**Problem A:** From the Zac Tile post, copy out the passage starting with "Getting Started" and going on through "and started experimenting.".

**Text to read:**
________________________________________

Saturday, February 28, 2009

Project 4: Zac Tile

Getting Started

After opening the Zac Tile file, I doubled the size of my canvas and selected around the outline with the rectangular marquee tool. I then cloned and moved the selection with Ctrl + Alt + Shift and flipped it horizontal with the Free Transform command.  Then I selected the black outlines by loading the channel as a selection (wish I had known that for the last project) and made them a new layer. At this point I made about 10 duplicate images and started experimenting.

Compositions

The first thing I tried with the brush tool was Color Dynamics because it was my favorite from the book assignment.  I tried a variety of diameter, hardness, shape dynamic, and color dynamic settings. I ended up using a brush diameter of 46 pixels with Hue jitter- 92% and  Saturation jitter – 46%. I got the best multicolored effect with red selected for brush color.

For the composition with the white background I moved the brush quickly across the lines to get a thin striped effect.

________________________________________

**Supplied material:**
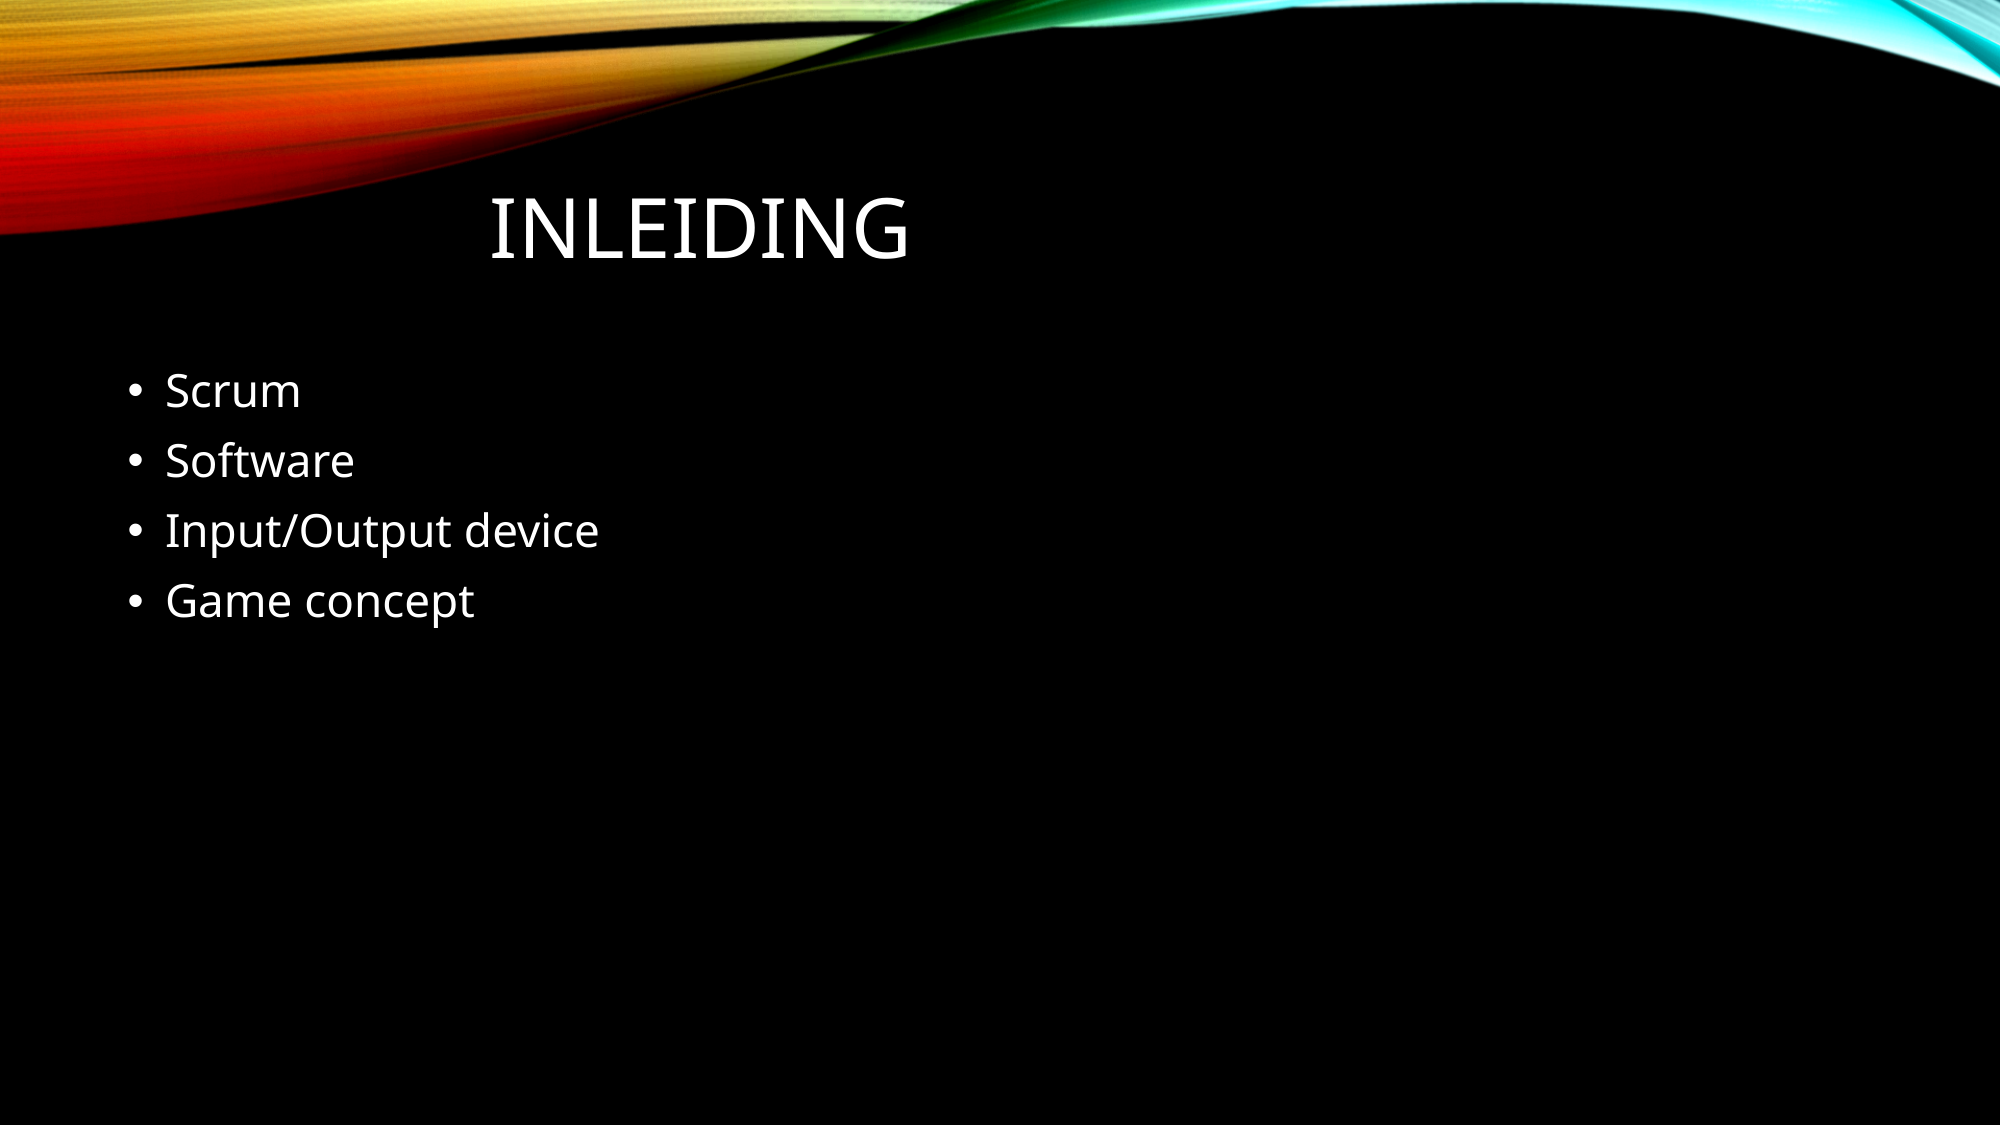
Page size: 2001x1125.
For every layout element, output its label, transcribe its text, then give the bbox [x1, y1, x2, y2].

title Inleiding [474, 125, 1888, 338]
list Scrum Software Input/Output device Game concept [112, 360, 1888, 1021]
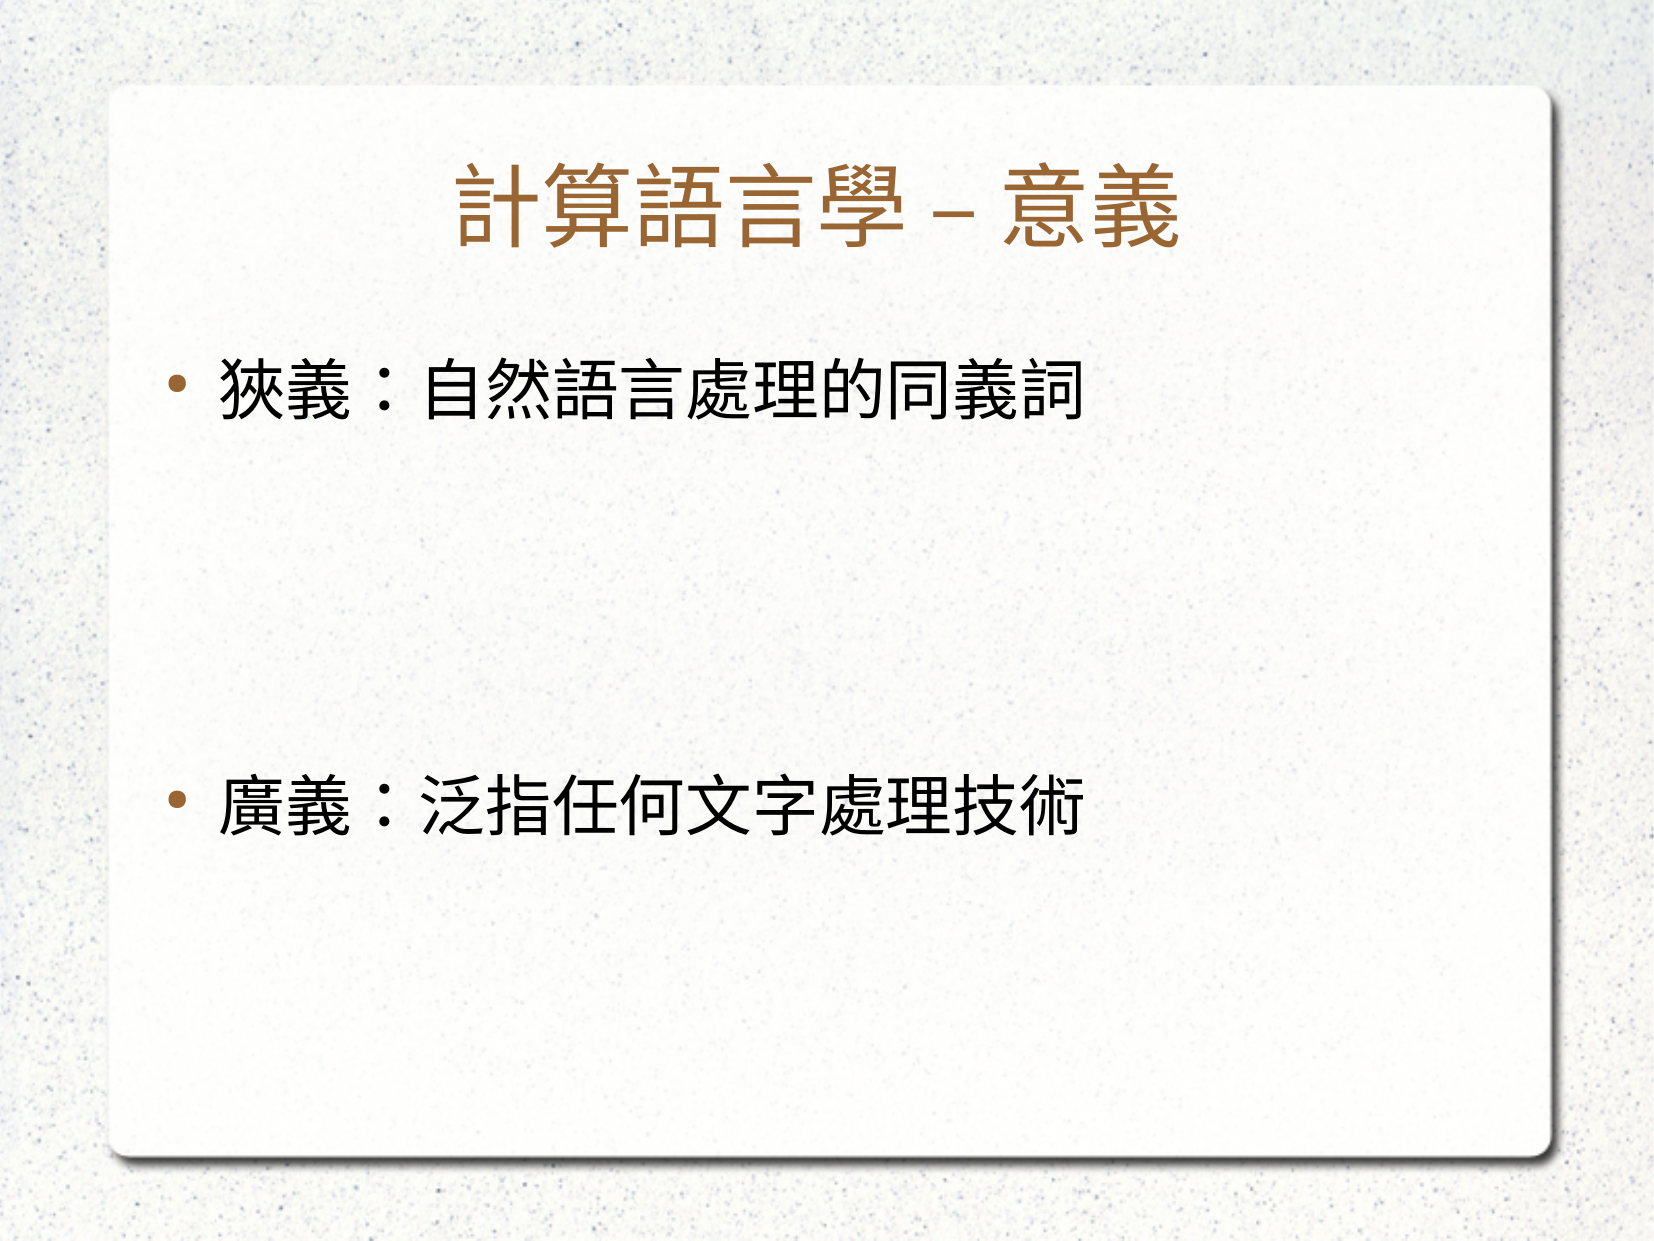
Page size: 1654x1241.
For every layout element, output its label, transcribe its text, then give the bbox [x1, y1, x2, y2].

list 狹義：自然語言處理的同義詞 廣義：泛指任何文字處理技術 [147, 336, 1506, 1042]
picture [0, 0, 1654, 1241]
title 計算語言學 – 意義 [118, 96, 1536, 304]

________________________________________

**Problem B:** Format all of the rows above as a Markdown table with two columns, Row and Line: Row holds each row's number and Line holds its text. Skip blank lines and leave the pictures out.

**Full output A:**
Getting Started

After opening the Zac Tile file, I doubled the size of my canvas and selected around the outline with the rectangular marquee tool. I then cloned and moved the selection with Ctrl + Alt + Shift and flipped it horizontal with the Free Transform command.  Then I selected the black outlines by loading the channel as a selection (wish I had known that for the last project) and made them a new layer. At this point I made about 10 duplicate images and started experimenting.

**Full output B:**
| Row | Line |
|---|---|
| 1 | Page size: 2001x1125. |
| 2 | For every layout element, output its label, transcribe its text, then give the bbox [x1, y1, x2, y2]. |
| 3 | title Inleiding [474, 125, 1888, 338] |
| 4 | list Scrum Software Input/Output device Game concept [112, 360, 1888, 1021] |
| 5 | Page size: 1654x1241. |
| 6 | For every layout element, output its label, transcribe its text, then give the bbox [x1, y1, x2, y2]. |
| 7 | list 狹義：自然語言處理的同義詞 廣義：泛指任何文字處理技術 [147, 336, 1506, 1042] |
| 8 | picture [0, 0, 1654, 1241] |
| 9 | title 計算語言學 – 意義 [118, 96, 1536, 304] |